The Commons and the Legal Left at Harvard Law School
Can the boundary-bursting categories of the commons penetrate the mighty citadel of Harvard Law School and its entrenched ways of thinking about property, markets and law? I set out to find out last Saturday at the “This Land Is Your Land: Remaking Property After Neoliberalism” conference. The one-day event was convened by Unbound, the Harvard Law journal of the legal left, and the Institute for Global Law and Policy. I had been invited to participate on a panel, “From Homo Economicus to Commoner” and to explore with about 100 students and a few professors how “the left” might approach property rights in some new ways.
The liberal/leftist luminary Duncan Kennedy, a founder of the critical legal studies movement and an advisor to Unbound, opened the day with a talk about “property as fetish and tool.” He explained how both the right and the left have their own versions of property fetishism. The right has adopted highly naturalistic arguments that regard property as an entirely natural, ahistorical reality. An example is the right’s imposition of intellectual property rights on countries of the global South.
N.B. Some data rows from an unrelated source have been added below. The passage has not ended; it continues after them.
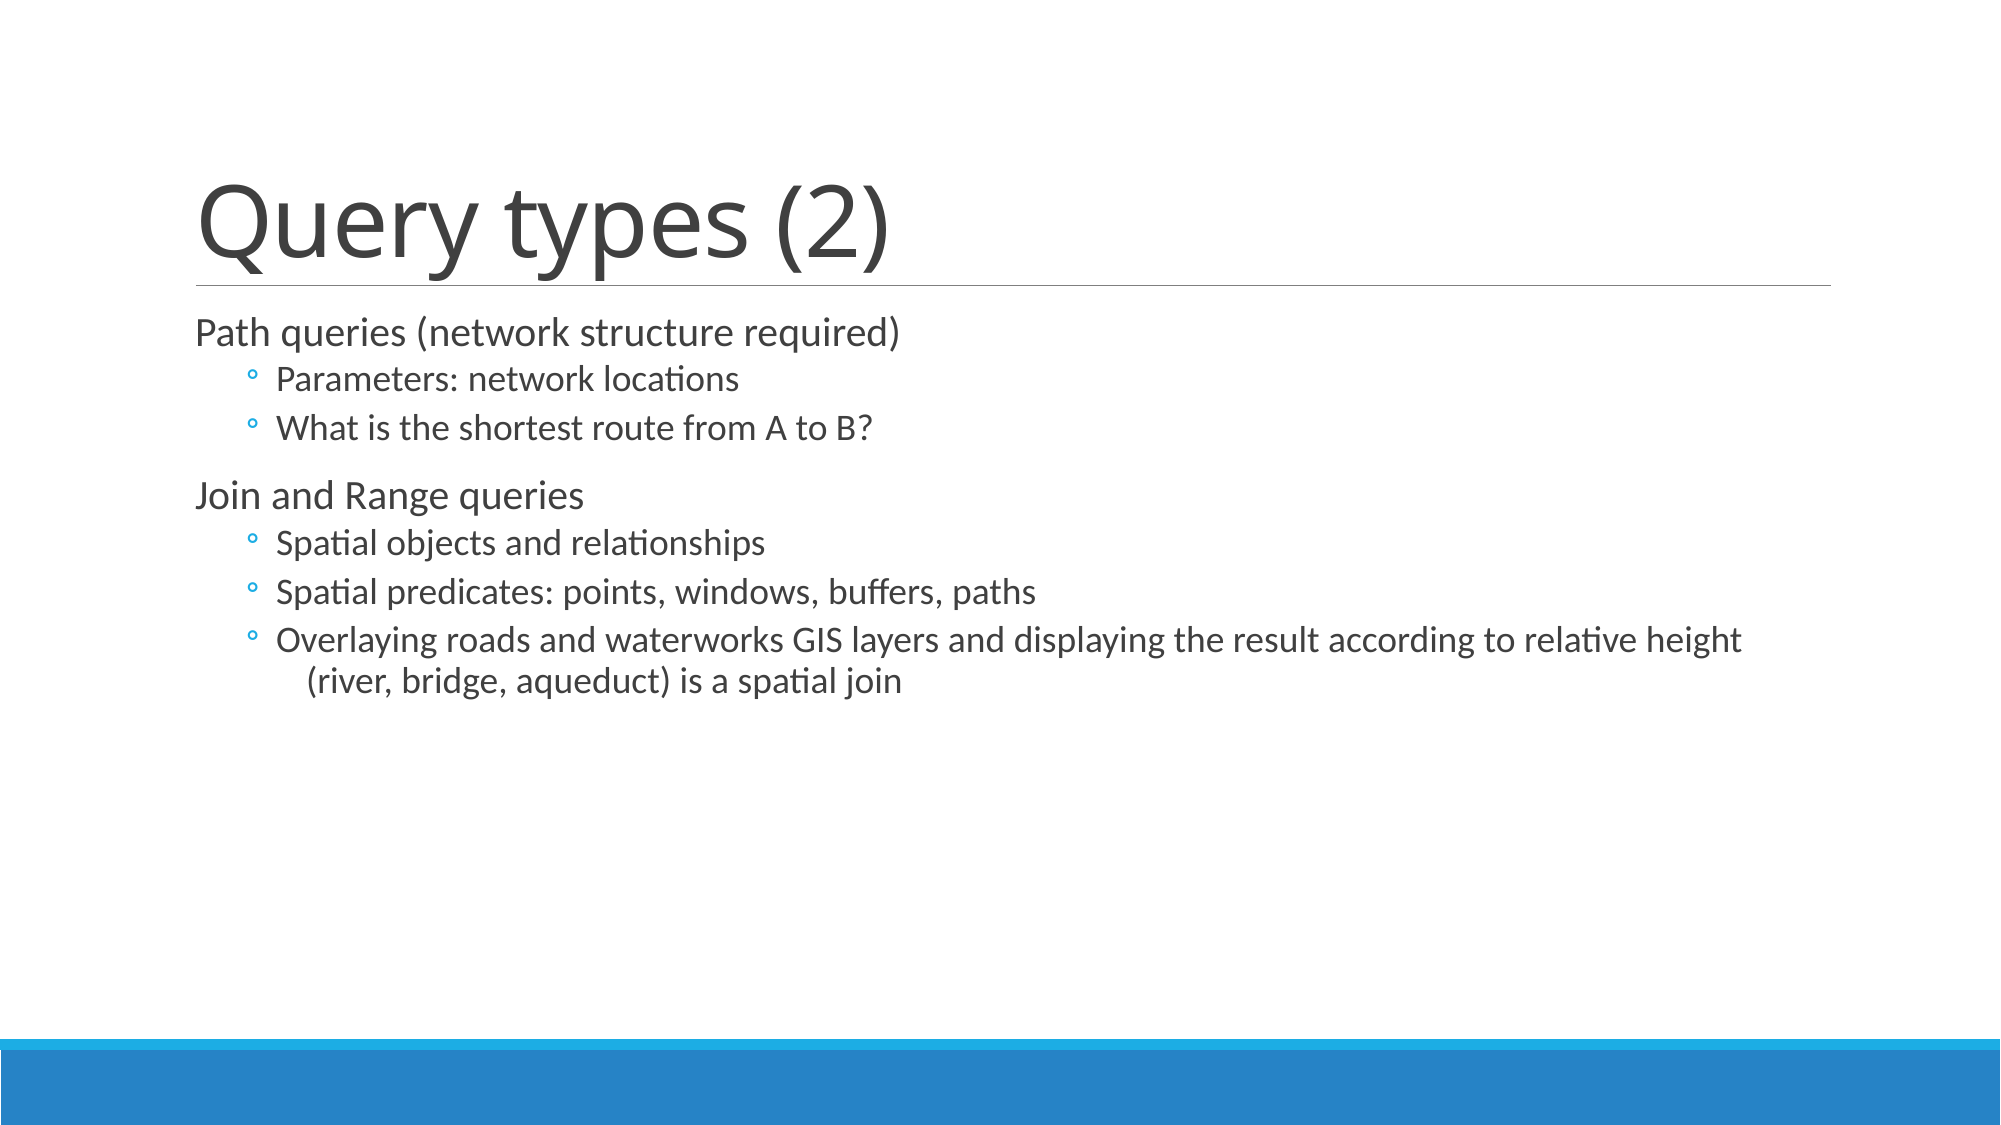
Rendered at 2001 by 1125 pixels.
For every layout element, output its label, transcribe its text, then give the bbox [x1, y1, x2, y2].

title Query types (2) [180, 47, 1831, 286]
list Path queries (network structure required) Parameters: network locations What is the shortest route from A to B? Join and Range queries Spatial objects and relationships Spatial predicates: points, windows, buffers, paths Overlaying roads and waterworks GIS layers and displaying the result according to relative height (river, bridge, aqueduct) is a spatial join [180, 302, 1831, 963]
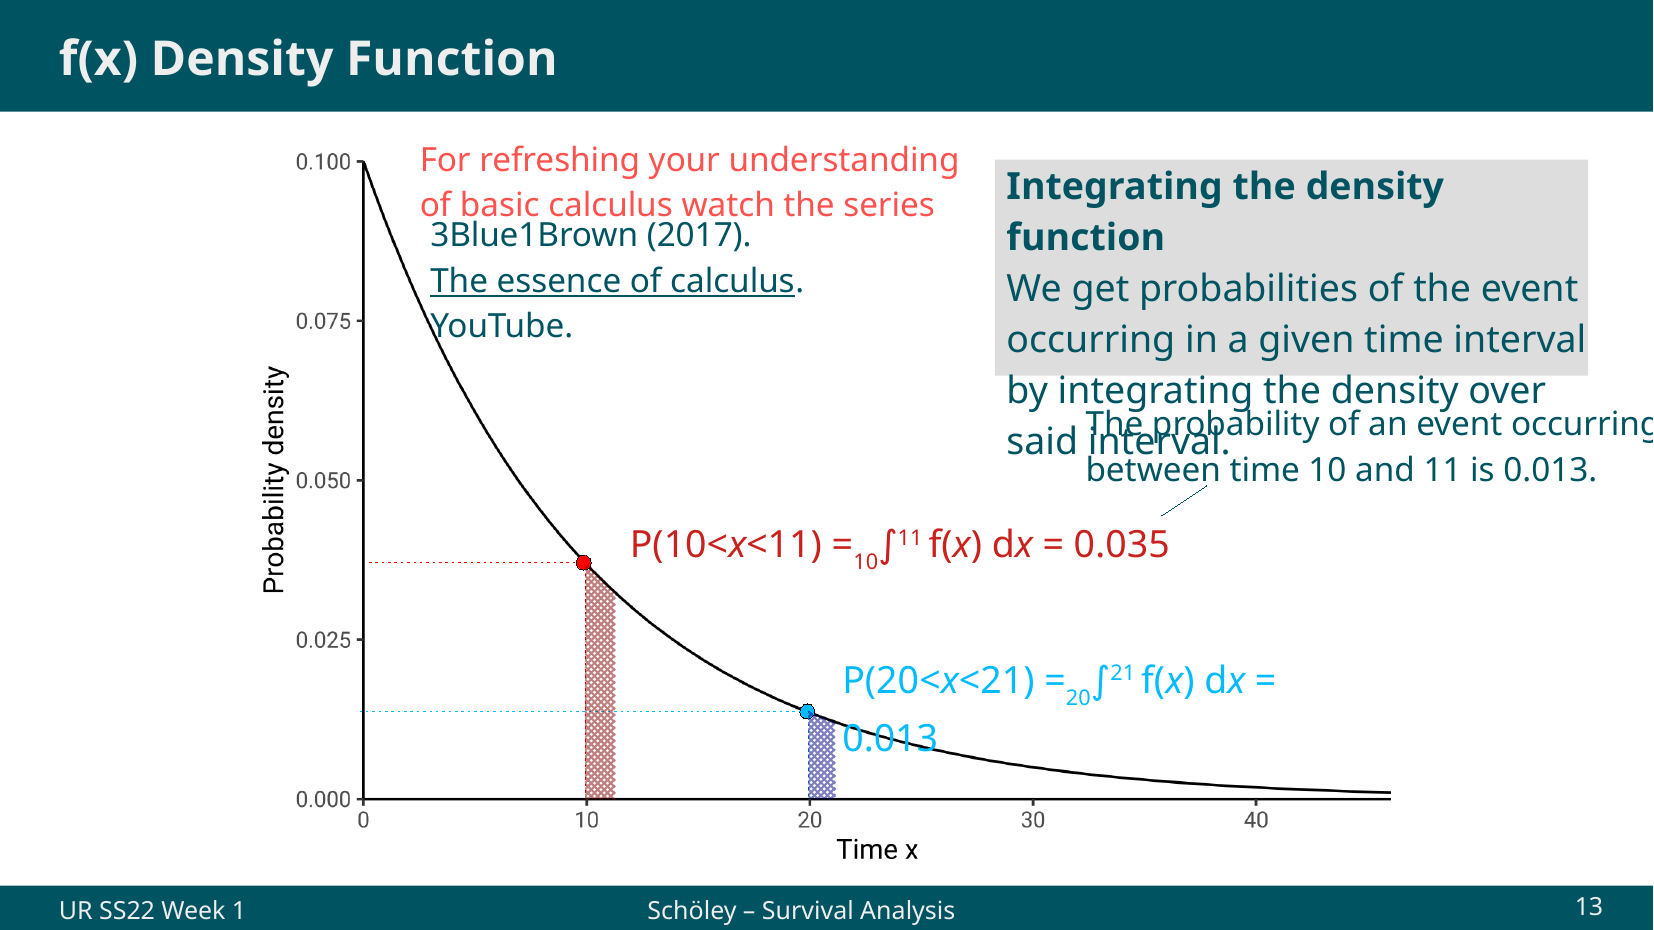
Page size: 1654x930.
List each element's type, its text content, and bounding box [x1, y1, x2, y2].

text_box [576, 555, 616, 799]
picture [1191, 387, 1200, 392]
text_box The probability of an event occurring between time 10 and 11 is 0.013. [1070, 392, 1653, 505]
picture [1283, 387, 1293, 392]
text_box P(20<x<21) =20∫21 f(x) dx = 0.013 [827, 645, 1391, 758]
title f(x) Density Function [58, 0, 1594, 117]
picture [1033, 387, 1042, 399]
text_box [799, 703, 836, 800]
picture [1012, 387, 1024, 401]
picture [1270, 387, 1279, 392]
picture [1097, 387, 1107, 392]
picture [1359, 387, 1369, 391]
picture [1236, 387, 1247, 392]
picture [1382, 387, 1391, 392]
picture [1131, 387, 1142, 392]
picture [262, 153, 1391, 859]
picture [1074, 387, 1084, 392]
picture [1305, 387, 1315, 391]
text_box Integrating the density function We get probabilities of the event occurring in a given time interval by integrating the density over said interval. [991, 152, 1607, 387]
picture [1318, 387, 1333, 392]
text_box For refreshing your understanding of basic calculus watch the series [405, 128, 979, 221]
picture [1060, 436, 1070, 452]
text_box 3Blue1Brown (2017). The essence of calculus. YouTube. [415, 221, 903, 336]
picture [1336, 387, 1347, 392]
picture [1214, 387, 1224, 392]
picture [1155, 387, 1177, 392]
picture [1250, 387, 1266, 392]
picture [1110, 387, 1120, 391]
text_box P(10<x<11) =10∫11 f(x) dx = 0.035 [615, 510, 1231, 622]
The left, meanwhile, generally regards property law as a “bundle of rights” that is principled and conceptually coherent when it is in fact, he pointed out, simply an incoherent accretion of laws that reflect countless political struggles of the past. The problem with the left, Kennedy suggested, is that it does not have an alternative conception of property law except as a useful tool of left political projects, such as better housing and social conditions. Kennedy implied that it was futile for the left to try to get “outside” of property discourse.
Fortunately, Michael Hardt of Duke University – author of Empire and Commonwealth, among other books –objected. He argued that we need to develop a conception of property that lets us think outside of standard property discourse and property relationships. But is this possible and desireable? Conference participants disagreed, and came back to the topic many times throughout the day.